Set task 1 — According to the biography of Pierre-Gilles de Gennes, which school did he direct from 1976 until his retirement in 2002?

Selected passage —
-- start --
Pierre-Gilles de Gennes (; 24 October 1932 – 18 May 2007) was a French physicist and the Nobel Prize laureate in physics in 1991.

Education and early life
He was born in Paris, France, and was home-schooled to the age of 12. By the age of 13, he had adopted adult reading habits and was visiting museums.
Later, de Gennes studied at the École Normale Supérieure. After leaving the École in 1955, he became a research engineer at the Saclay center of the Commissariat à l'Énergie Atomique, working mainly on neutron scattering and magnetism, with advice from Anatole Abragam and Jacques Friedel. He defended his Ph.D. in 1957 at the University of Paris.

Career and research
In 1959, he was a postdoctoral research visitor with Charles Kittel at the University of California, Berkeley, and then spent 27 months in the French Navy. In 1961, he was assistant professor in Orsay and soon started the Orsay group on superconductors. In 1968, he switched to studying liquid crystals.

In 1971, he became professor at the Collège de France, and participated in STRASACOL (a joint action of Strasbourg, Saclay and Collège de France) on polymer physics. From 1980 on, he became interested in interfacial problems: the dynamics of wetting and adhesion.

He worked on granular materials and on the nature of memory objects in the brain.

Awards and honours
Awarded the Fernand Holweck Medal and Prize in 1968.

He was awarded the Harvey Prize, Lorentz Medal and Wolf Prize in 1988 and 1990. In 1991, he received the Nobel Prize in physics. He was then director of the École Supérieure de Physique et de Chimie Industrielles de la Ville de Paris (ESPCI), a post he held from 1976 until his retirement in 2002.

P.G. de Gennes has also received the F.A. Cotton Medal for Excellence in Chemical Research of the American Chemical Society in 1997, the Holweck Prize from the joint French and British Physical Society; the Ampere Prize, French Academy of Science; the gold medal from the French CNRS; the Matteuci Medal, Italian Academy; the Harvey Prize, Israel; and polymer awards from both APS and ACS.

He was awarded the above-mentioned Nobel Prize for discovering that "methods developed for studying order phenomena in simple systems can be generalized to more complex forms of matter, in particular to liquid crystals and polymers".

The Royal Society of Chemistry awards the De Gennes Prize biennially, in his honour. He was elected a Foreign Member of the Royal Society (ForMemRS) in 1984. He was awarded A. Cemal Eringen Medal in 1998.

Personal life
He married Anne-Marie Rouet  (born in 1933) in June 1954. They remained married until his death and had three children together: Christian (born 9 December 1954), Dominique (born 6 May 1956) and Marie-Christine (born 11 January 1958).
-- end --
Record excerpts —
-- start --
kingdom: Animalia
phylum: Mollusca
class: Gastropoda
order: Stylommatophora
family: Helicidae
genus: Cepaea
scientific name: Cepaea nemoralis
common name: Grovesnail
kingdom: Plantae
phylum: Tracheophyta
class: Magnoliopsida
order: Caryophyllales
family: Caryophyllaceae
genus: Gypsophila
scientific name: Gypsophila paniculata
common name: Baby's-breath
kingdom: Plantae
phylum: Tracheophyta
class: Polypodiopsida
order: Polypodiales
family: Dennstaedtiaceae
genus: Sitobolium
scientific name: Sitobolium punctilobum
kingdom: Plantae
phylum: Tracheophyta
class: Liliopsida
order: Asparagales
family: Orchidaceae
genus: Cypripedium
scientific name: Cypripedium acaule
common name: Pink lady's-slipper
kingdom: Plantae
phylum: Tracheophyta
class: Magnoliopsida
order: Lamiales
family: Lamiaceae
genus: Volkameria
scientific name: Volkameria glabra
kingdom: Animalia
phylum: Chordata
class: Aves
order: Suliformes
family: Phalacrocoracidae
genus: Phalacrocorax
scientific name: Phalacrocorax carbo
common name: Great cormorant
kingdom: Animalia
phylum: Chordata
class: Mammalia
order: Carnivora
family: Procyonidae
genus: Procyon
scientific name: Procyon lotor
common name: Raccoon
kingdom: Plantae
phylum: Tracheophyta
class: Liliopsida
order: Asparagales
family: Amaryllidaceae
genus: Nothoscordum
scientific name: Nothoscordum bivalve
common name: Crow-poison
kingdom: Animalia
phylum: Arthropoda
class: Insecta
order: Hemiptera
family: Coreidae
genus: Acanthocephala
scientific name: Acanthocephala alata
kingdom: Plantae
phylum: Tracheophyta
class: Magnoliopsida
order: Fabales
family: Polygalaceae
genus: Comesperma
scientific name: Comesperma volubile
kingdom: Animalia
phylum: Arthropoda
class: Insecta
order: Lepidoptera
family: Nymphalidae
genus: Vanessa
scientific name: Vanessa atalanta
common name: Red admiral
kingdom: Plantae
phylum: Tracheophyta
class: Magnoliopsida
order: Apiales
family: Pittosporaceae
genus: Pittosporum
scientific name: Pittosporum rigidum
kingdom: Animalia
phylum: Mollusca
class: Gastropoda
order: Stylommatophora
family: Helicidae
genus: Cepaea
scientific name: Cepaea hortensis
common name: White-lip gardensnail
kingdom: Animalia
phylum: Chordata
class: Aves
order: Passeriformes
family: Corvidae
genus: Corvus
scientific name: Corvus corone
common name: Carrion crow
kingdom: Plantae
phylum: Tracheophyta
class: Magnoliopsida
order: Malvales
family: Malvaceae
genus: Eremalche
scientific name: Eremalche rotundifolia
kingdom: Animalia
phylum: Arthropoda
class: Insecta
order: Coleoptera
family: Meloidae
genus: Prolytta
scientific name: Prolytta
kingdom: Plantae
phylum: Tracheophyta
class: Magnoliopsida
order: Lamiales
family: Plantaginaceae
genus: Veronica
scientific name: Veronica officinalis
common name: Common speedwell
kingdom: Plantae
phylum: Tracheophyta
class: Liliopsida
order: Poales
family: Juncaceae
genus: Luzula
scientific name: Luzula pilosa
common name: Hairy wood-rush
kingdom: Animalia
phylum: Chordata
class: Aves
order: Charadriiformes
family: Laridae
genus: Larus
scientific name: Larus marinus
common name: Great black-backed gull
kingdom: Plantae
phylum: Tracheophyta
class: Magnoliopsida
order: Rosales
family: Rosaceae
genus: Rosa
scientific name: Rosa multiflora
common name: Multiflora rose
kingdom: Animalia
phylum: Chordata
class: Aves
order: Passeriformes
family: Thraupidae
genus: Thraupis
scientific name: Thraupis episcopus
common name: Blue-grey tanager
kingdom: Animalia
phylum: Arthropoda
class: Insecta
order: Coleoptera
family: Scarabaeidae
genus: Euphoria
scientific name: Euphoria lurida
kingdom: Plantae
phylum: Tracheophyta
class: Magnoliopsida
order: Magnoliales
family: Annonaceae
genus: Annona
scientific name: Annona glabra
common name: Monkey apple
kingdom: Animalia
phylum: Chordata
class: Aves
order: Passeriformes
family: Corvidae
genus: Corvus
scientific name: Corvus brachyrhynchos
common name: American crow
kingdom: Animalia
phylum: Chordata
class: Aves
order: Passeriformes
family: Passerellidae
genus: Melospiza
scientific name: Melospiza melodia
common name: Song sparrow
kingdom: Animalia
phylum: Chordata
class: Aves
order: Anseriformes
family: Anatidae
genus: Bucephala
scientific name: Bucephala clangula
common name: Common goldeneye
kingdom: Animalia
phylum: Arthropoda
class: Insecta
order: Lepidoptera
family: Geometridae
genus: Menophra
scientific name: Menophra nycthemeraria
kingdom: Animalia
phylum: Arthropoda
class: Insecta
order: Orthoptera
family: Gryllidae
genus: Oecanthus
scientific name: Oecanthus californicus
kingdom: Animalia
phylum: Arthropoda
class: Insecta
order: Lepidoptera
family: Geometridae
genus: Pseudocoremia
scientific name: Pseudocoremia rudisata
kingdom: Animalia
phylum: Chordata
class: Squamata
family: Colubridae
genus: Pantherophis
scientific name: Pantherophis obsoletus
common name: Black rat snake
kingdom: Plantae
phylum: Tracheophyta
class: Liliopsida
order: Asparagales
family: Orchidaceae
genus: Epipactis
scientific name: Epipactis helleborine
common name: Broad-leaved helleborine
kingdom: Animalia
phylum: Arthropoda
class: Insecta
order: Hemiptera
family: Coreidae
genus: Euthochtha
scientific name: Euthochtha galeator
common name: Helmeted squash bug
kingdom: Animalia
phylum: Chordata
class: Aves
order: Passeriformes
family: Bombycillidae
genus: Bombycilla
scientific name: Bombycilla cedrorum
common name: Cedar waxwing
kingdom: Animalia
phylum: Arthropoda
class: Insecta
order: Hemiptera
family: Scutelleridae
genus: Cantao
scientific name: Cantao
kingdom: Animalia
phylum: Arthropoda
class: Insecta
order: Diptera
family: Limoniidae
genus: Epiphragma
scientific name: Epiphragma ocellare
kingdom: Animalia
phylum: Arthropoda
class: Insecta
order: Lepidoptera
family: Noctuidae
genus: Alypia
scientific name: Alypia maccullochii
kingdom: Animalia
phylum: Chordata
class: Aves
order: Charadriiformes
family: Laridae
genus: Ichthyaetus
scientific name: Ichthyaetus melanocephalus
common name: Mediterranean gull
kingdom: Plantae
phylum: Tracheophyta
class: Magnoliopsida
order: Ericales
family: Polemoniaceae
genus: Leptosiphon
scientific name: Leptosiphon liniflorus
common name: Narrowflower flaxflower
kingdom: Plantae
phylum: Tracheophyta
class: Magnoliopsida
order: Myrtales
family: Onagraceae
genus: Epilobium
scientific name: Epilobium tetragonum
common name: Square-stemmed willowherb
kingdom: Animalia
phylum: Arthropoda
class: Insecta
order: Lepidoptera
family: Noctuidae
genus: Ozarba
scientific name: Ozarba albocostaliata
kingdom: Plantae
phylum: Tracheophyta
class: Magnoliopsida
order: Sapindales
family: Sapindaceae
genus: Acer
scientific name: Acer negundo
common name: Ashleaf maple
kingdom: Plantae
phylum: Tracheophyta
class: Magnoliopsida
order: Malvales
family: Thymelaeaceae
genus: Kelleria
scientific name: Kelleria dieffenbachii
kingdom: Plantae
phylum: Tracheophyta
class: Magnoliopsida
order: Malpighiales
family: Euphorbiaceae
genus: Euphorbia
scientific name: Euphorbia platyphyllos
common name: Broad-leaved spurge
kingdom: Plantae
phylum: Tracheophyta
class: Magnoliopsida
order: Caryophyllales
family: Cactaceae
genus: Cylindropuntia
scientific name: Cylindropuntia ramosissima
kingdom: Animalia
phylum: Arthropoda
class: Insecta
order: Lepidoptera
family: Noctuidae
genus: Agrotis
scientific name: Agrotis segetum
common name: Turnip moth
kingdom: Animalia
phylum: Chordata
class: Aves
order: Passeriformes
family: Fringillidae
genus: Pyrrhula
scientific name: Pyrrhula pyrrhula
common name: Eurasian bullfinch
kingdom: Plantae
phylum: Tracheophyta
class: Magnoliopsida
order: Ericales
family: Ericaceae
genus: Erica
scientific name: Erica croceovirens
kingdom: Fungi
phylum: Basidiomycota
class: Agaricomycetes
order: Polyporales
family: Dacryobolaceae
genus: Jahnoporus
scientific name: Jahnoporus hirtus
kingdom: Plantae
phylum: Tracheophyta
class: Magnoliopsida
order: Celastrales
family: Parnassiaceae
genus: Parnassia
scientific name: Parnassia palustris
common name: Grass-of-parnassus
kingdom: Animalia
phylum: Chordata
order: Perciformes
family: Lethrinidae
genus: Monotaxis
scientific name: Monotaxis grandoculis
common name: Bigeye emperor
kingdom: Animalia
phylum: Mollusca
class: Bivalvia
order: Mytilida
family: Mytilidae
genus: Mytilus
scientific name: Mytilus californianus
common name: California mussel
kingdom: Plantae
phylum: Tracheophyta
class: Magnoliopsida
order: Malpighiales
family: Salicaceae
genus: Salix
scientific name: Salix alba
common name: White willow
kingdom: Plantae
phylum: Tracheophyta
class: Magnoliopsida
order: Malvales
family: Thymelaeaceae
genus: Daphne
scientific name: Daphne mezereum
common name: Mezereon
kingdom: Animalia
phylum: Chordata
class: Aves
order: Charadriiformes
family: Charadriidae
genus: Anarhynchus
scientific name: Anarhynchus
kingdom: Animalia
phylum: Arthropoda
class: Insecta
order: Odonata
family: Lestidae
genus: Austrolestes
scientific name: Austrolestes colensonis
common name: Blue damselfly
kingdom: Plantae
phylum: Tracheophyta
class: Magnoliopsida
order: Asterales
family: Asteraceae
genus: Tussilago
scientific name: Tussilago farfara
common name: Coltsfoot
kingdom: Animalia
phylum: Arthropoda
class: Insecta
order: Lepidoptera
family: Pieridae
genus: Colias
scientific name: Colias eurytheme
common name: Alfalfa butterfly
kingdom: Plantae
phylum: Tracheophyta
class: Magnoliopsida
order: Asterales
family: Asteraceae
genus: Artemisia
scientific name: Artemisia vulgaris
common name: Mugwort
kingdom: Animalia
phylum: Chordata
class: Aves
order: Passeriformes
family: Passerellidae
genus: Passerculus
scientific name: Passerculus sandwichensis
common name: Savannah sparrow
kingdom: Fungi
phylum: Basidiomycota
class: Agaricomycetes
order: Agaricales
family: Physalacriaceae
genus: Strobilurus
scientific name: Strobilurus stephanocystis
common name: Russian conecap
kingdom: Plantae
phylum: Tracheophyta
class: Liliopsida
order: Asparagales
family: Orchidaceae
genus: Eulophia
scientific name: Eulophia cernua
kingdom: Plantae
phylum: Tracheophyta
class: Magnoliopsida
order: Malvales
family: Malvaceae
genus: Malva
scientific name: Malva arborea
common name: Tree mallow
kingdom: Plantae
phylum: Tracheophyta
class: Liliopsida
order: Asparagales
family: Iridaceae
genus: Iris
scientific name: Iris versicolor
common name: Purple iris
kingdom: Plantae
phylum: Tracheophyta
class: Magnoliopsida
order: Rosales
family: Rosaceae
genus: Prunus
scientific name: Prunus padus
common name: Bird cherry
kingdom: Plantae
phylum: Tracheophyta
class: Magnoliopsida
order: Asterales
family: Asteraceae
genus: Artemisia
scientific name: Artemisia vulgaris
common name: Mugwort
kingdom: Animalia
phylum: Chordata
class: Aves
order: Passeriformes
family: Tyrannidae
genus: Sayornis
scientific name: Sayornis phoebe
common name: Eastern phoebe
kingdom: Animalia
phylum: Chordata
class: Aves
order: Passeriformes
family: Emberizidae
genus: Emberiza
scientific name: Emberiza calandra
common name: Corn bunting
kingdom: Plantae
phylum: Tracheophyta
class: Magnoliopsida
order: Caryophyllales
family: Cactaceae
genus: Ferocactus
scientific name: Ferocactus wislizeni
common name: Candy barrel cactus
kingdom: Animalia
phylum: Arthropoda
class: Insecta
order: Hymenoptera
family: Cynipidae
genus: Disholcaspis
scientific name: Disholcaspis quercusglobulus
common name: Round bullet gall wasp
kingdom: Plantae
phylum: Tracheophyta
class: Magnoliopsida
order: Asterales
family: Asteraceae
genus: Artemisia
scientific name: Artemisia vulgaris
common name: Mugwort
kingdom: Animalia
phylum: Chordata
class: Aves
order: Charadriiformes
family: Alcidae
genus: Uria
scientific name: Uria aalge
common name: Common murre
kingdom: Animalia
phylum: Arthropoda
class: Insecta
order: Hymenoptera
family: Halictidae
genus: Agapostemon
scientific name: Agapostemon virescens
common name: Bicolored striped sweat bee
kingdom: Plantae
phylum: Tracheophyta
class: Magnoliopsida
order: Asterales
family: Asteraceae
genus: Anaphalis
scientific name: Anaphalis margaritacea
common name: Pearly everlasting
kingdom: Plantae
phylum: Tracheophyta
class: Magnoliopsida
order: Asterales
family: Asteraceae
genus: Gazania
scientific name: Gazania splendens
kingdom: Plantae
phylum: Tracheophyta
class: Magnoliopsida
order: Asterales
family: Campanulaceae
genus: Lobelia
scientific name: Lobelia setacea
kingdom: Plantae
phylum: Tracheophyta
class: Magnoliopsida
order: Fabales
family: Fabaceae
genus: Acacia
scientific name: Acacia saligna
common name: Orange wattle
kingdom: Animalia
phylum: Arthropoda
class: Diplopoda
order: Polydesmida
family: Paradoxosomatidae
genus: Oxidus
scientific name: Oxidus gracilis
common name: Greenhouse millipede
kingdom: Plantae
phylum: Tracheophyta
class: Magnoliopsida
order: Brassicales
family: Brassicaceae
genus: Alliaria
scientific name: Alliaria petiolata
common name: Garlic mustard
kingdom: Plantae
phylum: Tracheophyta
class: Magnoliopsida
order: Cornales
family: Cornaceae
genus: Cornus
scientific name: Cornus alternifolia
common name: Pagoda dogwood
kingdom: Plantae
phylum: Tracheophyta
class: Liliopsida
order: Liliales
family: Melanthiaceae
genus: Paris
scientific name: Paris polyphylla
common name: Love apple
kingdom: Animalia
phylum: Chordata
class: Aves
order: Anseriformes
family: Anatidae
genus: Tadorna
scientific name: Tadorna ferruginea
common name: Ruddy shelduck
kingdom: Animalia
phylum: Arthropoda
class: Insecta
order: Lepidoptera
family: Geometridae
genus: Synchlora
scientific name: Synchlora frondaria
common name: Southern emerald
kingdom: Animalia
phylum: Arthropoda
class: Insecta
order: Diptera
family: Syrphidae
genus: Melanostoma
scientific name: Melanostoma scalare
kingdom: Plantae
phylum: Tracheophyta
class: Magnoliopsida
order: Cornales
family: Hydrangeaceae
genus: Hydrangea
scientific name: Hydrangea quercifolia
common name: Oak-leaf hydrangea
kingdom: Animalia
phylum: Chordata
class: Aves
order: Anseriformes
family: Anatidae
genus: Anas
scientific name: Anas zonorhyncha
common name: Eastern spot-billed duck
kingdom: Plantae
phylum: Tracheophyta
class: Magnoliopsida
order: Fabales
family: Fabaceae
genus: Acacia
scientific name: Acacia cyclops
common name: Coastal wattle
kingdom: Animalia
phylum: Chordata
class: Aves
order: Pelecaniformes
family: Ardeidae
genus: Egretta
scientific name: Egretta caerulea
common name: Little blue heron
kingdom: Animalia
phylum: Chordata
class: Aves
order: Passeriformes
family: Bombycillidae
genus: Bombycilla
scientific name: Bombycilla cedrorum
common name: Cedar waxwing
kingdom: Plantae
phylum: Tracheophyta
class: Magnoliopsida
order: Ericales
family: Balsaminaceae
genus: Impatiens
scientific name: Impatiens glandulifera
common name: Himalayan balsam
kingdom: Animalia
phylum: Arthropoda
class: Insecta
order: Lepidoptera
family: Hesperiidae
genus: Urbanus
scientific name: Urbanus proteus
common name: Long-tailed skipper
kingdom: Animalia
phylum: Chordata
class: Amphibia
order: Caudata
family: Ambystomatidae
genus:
-- end --
Set task 2 — Rewrite the records from the beginning through the line containing "family: Lamiaceae", both included, changing "phylum" to "division" and leaving everything else as it is.

Response 1 — The École Supérieure de Physique et de Chimie Industrielles de la Ville de Paris (ESPCI).

Response 2 —
kingdom: Animalia
division: Mollusca
class: Gastropoda
order: Stylommatophora
family: Helicidae
genus: Cepaea
scientific name: Cepaea nemoralis
common name: Grovesnail
kingdom: Plantae
division: Tracheophyta
class: Magnoliopsida
order: Caryophyllales
family: Caryophyllaceae
genus: Gypsophila
scientific name: Gypsophila paniculata
common name: Baby's-breath
kingdom: Plantae
division: Tracheophyta
class: Polypodiopsida
order: Polypodiales
family: Dennstaedtiaceae
genus: Sitobolium
scientific name: Sitobolium punctilobum
kingdom: Plantae
division: Tracheophyta
class: Liliopsida
order: Asparagales
family: Orchidaceae
genus: Cypripedium
scientific name: Cypripedium acaule
common name: Pink lady's-slipper
kingdom: Plantae
division: Tracheophyta
class: Magnoliopsida
order: Lamiales
family: Lamiaceae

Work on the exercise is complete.